Qualcomm’s forecast comes at a time when leading chipmakers including Micron Technology and Texas Instruments have warned of cooling consumer electronics demand.
Smartphone sales have come under pressure as runaway inflation, growing recession risks and repeated COVID-19 lockdowns in China force consumers to rein in spending. Global smartphone shipments will fall 3.5% this year, according to data from IDC.
The Ukraine crisis and China lockdowns worsened supply-chain snags as well and hurt demand, forcing many phone makers to cut orders for chips.
Qualcomm is looking to diversify to sectors such as automotives, but its handset chip business still makes up more than half of total sales.
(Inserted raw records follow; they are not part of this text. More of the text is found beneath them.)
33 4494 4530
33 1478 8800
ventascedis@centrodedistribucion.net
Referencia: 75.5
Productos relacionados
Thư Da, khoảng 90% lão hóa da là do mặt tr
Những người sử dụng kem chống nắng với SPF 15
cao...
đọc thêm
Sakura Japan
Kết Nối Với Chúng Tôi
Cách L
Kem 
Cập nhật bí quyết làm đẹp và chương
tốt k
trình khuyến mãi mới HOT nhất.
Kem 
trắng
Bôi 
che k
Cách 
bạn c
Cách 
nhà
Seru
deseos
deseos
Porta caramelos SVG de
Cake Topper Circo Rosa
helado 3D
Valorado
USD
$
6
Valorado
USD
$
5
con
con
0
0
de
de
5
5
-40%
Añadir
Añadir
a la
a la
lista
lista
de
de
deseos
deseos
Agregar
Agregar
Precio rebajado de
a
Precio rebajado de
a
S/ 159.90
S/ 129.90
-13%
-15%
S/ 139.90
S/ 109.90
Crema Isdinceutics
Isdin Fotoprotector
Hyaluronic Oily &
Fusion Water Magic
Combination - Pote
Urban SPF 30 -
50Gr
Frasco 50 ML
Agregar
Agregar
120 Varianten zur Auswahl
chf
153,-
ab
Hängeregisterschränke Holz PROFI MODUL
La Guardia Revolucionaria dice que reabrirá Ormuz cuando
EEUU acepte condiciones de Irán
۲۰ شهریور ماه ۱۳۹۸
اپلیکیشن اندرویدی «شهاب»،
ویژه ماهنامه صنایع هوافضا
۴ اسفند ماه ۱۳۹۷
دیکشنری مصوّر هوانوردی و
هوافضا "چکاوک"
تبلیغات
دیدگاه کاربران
The company forecast current-quarter revenue between $11 billion and $11.8 billion, compared with analysts’ estimates of $11.87 billion, according to Refinitiv data.
It expects adjusted earnings per share of between $3 and $3.30, compared with estimates of $3.23.
Qualcomm said the mid-point of its fourth-quarter forecast included an estimated impact of an about 20 cents reduction to earnings per share due to macroeconomic headwinds and a lower global handset forecast.
Adjusted revenue for the quarter ended June 26, when analysts expected strong demand from Apple, was $10.93 billion, compared with estimates of $10.88 billion.
Separately, Qualcomm said it has also extended its patent license agreement with Samsung Electronics through the end of 2030. It also agreed to expand the use of Snapdragon platforms for future premium Samsung Galaxy products, including Samsung Galaxy phones.